Карета остановилась, и мы вышли. При виде пары вороных и серебряной сбруи швейцар отеля и двое-трое слуг бросились к нам, но князь прошел в вестибюль, не замечая никого из них, и обратился к человеку степенного вида, своему собственному лакею, который вышел навстречу ему с глубоким поклоном.
Я пробормотал что-то вроде желания взять для себя комнату в отеле.
– О, мой человек сделает это для вас, – сказал он небрежно. – Дом далеко не полон; во всяком случае, все лучшие комнаты свободны, а конечно, вы хотите одну из лучших.
Глазеющий слуга до этого момента смотрел на мой потертый костюм с видом особенного презрения, выказываемого нахальными холопами тем, кого они считают бедняками, но, услышав это слова, он мгновенно изменил насмешливое выражение своей лисьей физиономии и с раболепством кланялся мне, когда я проходил. Дрожь отвращения пробежала по мне, соединенная с некоторым злобным торжеством: отражение лицемерия на лице этого холопа было, как я знал, только тенью того, что я найду отражающимся в манерах и обращении всего «высшего» общества, так как там оценка достоинств не выше, чем оценка пошлого слуги, и за мерку принимаются исключительно деньги.

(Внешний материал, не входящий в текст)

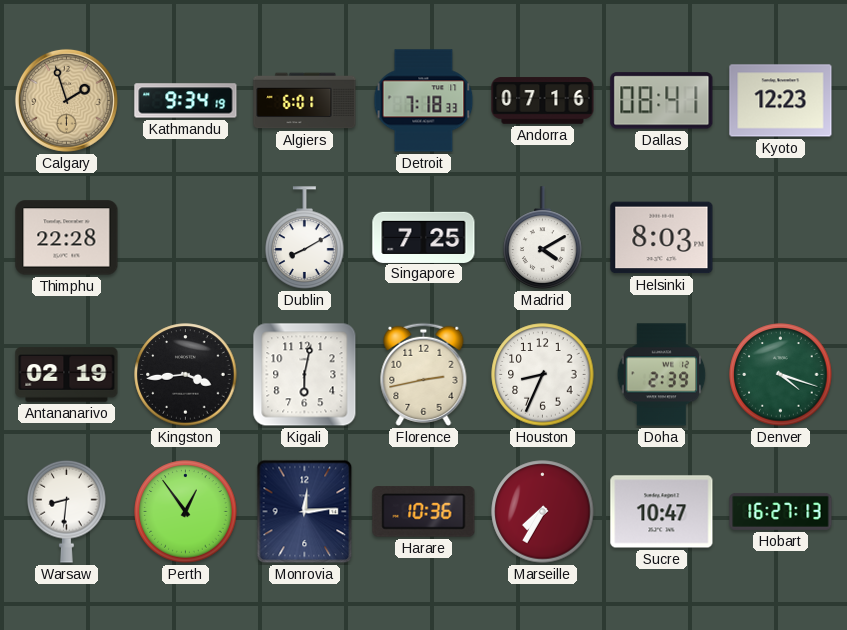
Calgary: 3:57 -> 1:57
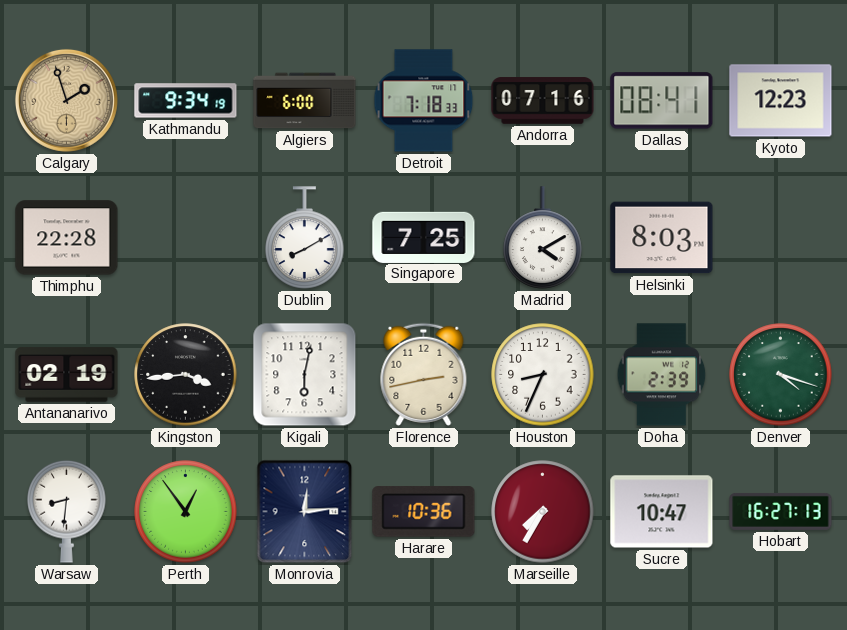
Algiers: 6:01 -> 6:00
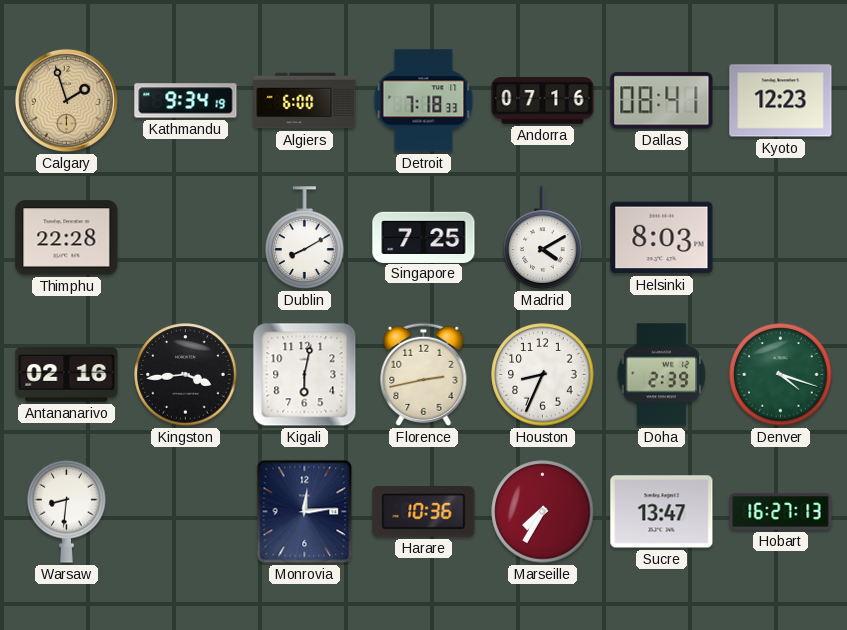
Antananarivo: 02:19 -> 02:16
Perth: 12:54 -> none
Sucre: 10:47 -> 13:47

Если вы бедны и плохо одеты – вас оттолкнут, но если вы богаты – вы можете носить потертое платье, сколько вам угодно: за вами будут ухаживать, вам будут льстить и всюду приглашать, хотя бы вы были величайшим глупцом или первостатейным негодяем.
Такие мысли смутно бродили в моей голове, пока я следовал за хозяином в его комнаты. Он занимал целое отделение в отеле, имея большую гостиную, столовую, кабинет, убранные самым роскошным образом, кроме того – спальню, ванную комнату и уборную, и еще комнаты для лакея и двух других слуг.
Стол был накрыт для ужина и сверкал дорогим хрусталем, серебром и фарфором, украшенный корзинами самых дорогих фруктов и цветов, и несколько минут спустя мы уже сидели за ним.
Лакей князя служил во главе, и при полном свете электрических ламп я заметил, что лицо этого человека казалось очень мрачным и неприятным, даже таило злое выражение, но в исполнении своих обязанностей он был безукоризнен, будучи быстрым, внимательным и почтительным, так что я внутренне упрекнул себя за инстинктивную неприязнь к нему. Его имя было Амиэль; я невольно следил за его движениями, так они были бесшумны, и его шаги напоминали крадущуюся поступь кошки или тигра.
Ему помогали двое других слуг, одинаково расторопных и хорошо дрессированных, и я наслаждался изысканными блюдами, которых так давно не пробовал, и ароматным вином, о котором могли только мечтать разные знатоки. Я начинал себя чувствовать совершенно легко и разговаривал свободно и доверчиво, и сильное влечение к моему новому другу увеличивалось с каждой минутой, проведенной в его компании.
– Будете ли вы продолжать вашу литературную карьеру теперь, когда вы получили это маленькое наследство? – спросил он, когда после ужина Амиэль поставил перед нами изысканный коньяк и сигары и почтительно удалился.